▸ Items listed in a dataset
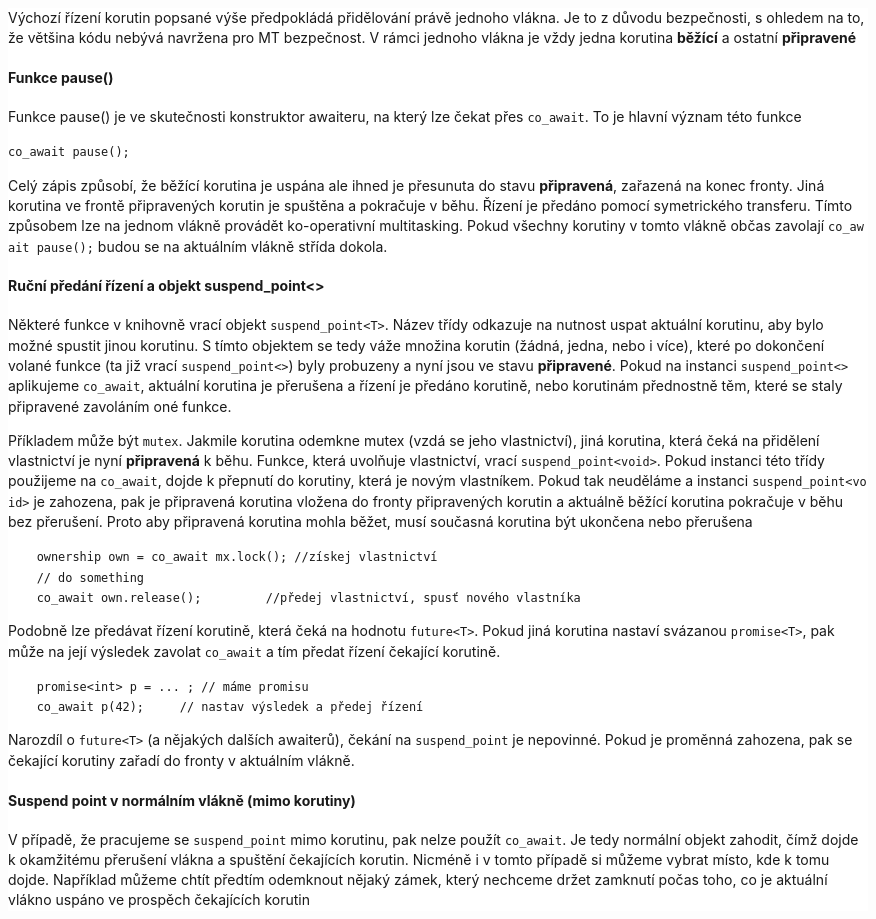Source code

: Výchozí řízení korutin popsané výše předpokládá přidělování právě jednoho vlákna. Je to z důvodu bezpečnosti, s ohledem na to, že většina kódu nebývá navržena pro MT bezpečnost. V rámci jednoho vlákna je vždy jedna korutina **běžící** a ostatní **připravené**

#### Funkce pause()

Funkce pause() je ve skutečnosti konstruktor awaiteru, na který lze čekat přes `co_await`. To je hlavní význam této funkce

```
co_await pause();
```

Celý zápis způsobí, že běžící korutina je uspána ale ihned je přesunuta do stavu **připravená**, zařazená na konec fronty. Jiná korutina ve frontě připravených korutin je spuštěna a pokračuje v běhu. Řízení je předáno pomocí symetrického transferu. Tímto způsobem lze na jednom vlákně provádět ko-operativní multitasking. Pokud všechny korutiny v tomto vlákně občas zavolají `co_await pause();` budou se na aktuálním vlákně střída dokola.

#### Ruční předání řízení a objekt suspend_point<>

Některé funkce v knihovně vrací objekt `suspend_point<T>`. Název třídy odkazuje na nutnost uspat aktuální korutinu, aby bylo možné spustit jinou korutinu. S tímto objektem se tedy váže množina korutin (žádná, jedna, nebo i více), které po dokončení volané funkce (ta již vrací `suspend_point<>`) byly probuzeny a nyní jsou ve stavu **připravené**. Pokud na instanci `suspend_point<>` aplikujeme `co_await`, aktuální korutina je přerušena a řízení je předáno korutině, nebo korutinám přednostně těm, které se staly připravené zavoláním oné funkce.

Příkladem může být `mutex`. Jakmile korutina odemkne mutex (vzdá se jeho vlastnictví), jiná korutina, která čeká na přidělení vlastnictví je nyní **připravená** k běhu. Funkce, která uvolňuje vlastnictví, vrací `suspend_point<void>`. Pokud instanci této třídy použijeme na `co_await`, dojde k přepnutí do korutiny, která je novým vlastníkem. Pokud tak neuděláme a instanci `suspend_point<void>` je zahozena, pak je připravená korutina vložena do fronty připravených korutin a aktuálně běžící korutina pokračuje v běhu bez přerušení. Proto aby připravená korutina mohla běžet, musí současná korutina být ukončena nebo přerušena

```
    ownership own = co_await mx.lock(); //získej vlastnictví
    // do something
    co_await own.release();         //předej vlastnictví, spusť nového vlastníka
```

Podobně lze předávat řízení korutině, která čeká na hodnotu `future<T>`. Pokud jiná korutina nastaví svázanou `promise<T>`, pak může na její výsledek zavolat `co_await` a tím předat řízení čekající korutině.

```
    promise<int> p = ... ; // máme promisu
    co_await p(42);     // nastav výsledek a předej řízení
```

Narozdíl o `future<T>` (a nějakých dalších awaiterů), čekání na `suspend_point` je nepovinné. Pokud je proměnná zahozena, pak se čekající korutiny zařadí do fronty v aktuálním vlákně. 

#### Suspend point v normálním vlákně (mimo korutiny)

V případě, že pracujeme se `suspend_point` mimo korutinu, pak nelze použít `co_await`. Je tedy normální objekt zahodit, čímž dojde k okamžitému přerušení vlákna a spuštění čekajících korutin. Nicméně i v tomto případě si můžeme vybrat místo, kde k tomu dojde. Například můžeme chtít předtím odemknout nějaký zámek, který nechceme držet zamknutí počas toho, co je aktuální vlákno uspáno ve prospěch čekajících korutin

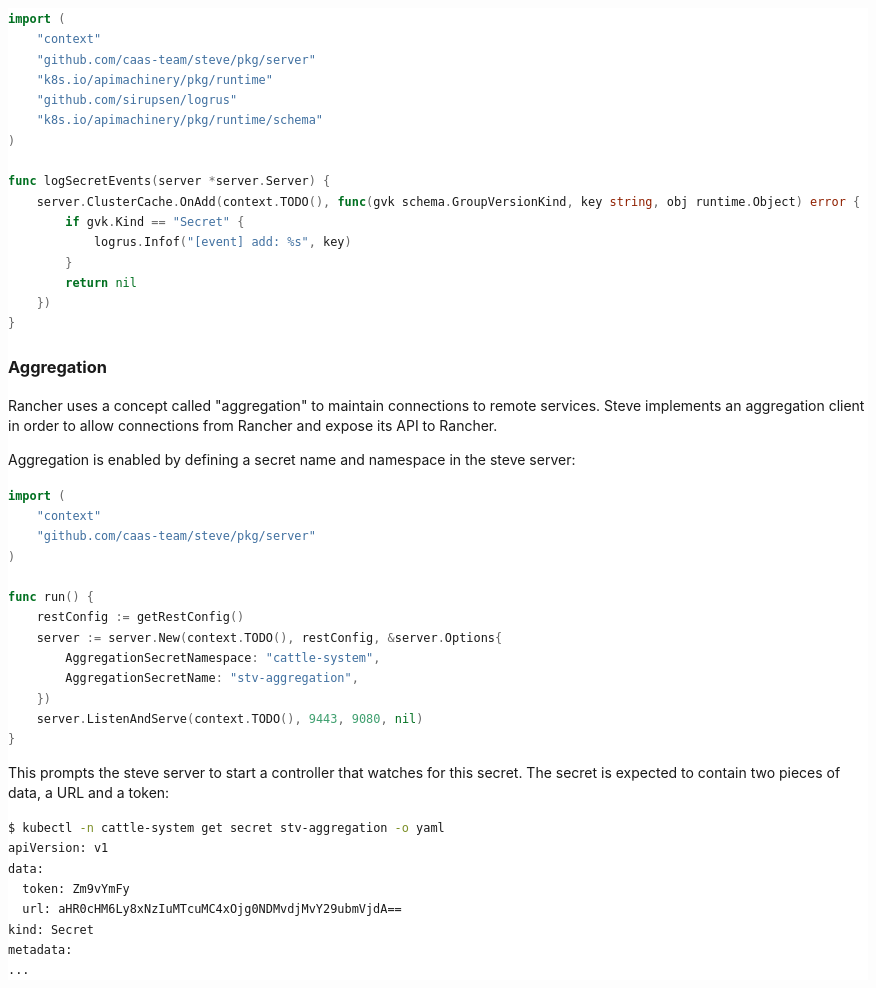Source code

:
 ```go
import (
	"context"
	"github.com/caas-team/steve/pkg/server"
	"k8s.io/apimachinery/pkg/runtime"
	"github.com/sirupsen/logrus"
	"k8s.io/apimachinery/pkg/runtime/schema"
)

func logSecretEvents(server *server.Server) {
	server.ClusterCache.OnAdd(context.TODO(), func(gvk schema.GroupVersionKind, key string, obj runtime.Object) error {
		if gvk.Kind == "Secret" {
			logrus.Infof("[event] add: %s", key)
		}
		return nil
	})
}
```

### Aggregation

Rancher uses a concept called "aggregation" to maintain connections to remote
services. Steve implements an aggregation client in order to allow connections
from Rancher and expose its API to Rancher.

Aggregation is enabled by defining a secret name and namespace in the steve
server:

```go
import (
	"context"
	"github.com/caas-team/steve/pkg/server"
)

func run() {
	restConfig := getRestConfig()
	server := server.New(context.TODO(), restConfig, &server.Options{
		AggregationSecretNamespace: "cattle-system",
		AggregationSecretName: "stv-aggregation",
	})
	server.ListenAndServe(context.TODO(), 9443, 9080, nil)
}
```

This prompts the steve server to start a controller that watches for this
secret. The secret is expected to contain two pieces of data, a URL and a
token:

```sh
$ kubectl -n cattle-system get secret stv-aggregation -o yaml
apiVersion: v1
data:
  token: Zm9vYmFy
  url: aHR0cHM6Ly8xNzIuMTcuMC4xOjg0NDMvdjMvY29ubmVjdA==
kind: Secret
metadata:
...
```
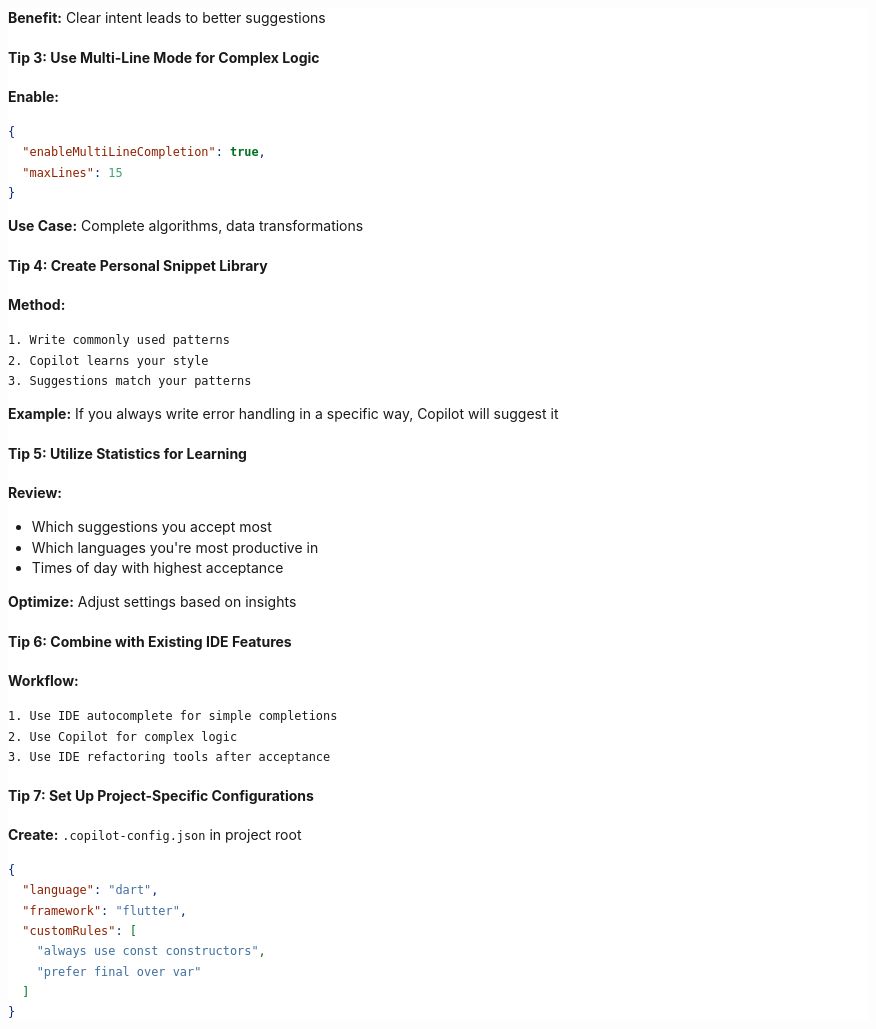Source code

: **Benefit:** Clear intent leads to better suggestions

#### Tip 3: Use Multi-Line Mode for Complex Logic

**Enable:**
```json
{
  "enableMultiLineCompletion": true,
  "maxLines": 15
}
```

**Use Case:** Complete algorithms, data transformations

#### Tip 4: Create Personal Snippet Library

**Method:**
```
1. Write commonly used patterns
2. Copilot learns your style
3. Suggestions match your patterns
```

**Example:** If you always write error handling in a specific way, Copilot will suggest it

#### Tip 5: Utilize Statistics for Learning

**Review:**
- Which suggestions you accept most
- Which languages you're most productive in
- Times of day with highest acceptance

**Optimize:** Adjust settings based on insights

#### Tip 6: Combine with Existing IDE Features

**Workflow:**
```
1. Use IDE autocomplete for simple completions
2. Use Copilot for complex logic
3. Use IDE refactoring tools after acceptance
```

#### Tip 7: Set Up Project-Specific Configurations

**Create:** `.copilot-config.json` in project root

```json
{
  "language": "dart",
  "framework": "flutter",
  "customRules": [
    "always use const constructors",
    "prefer final over var"
  ]
}
```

▸ EXERCISE AIM
The lines in the records above that include the word "Which" must be copied out.

▸ RESULT OF THE EXERCISE
- Which suggestions you accept most
- Which languages you're most productive in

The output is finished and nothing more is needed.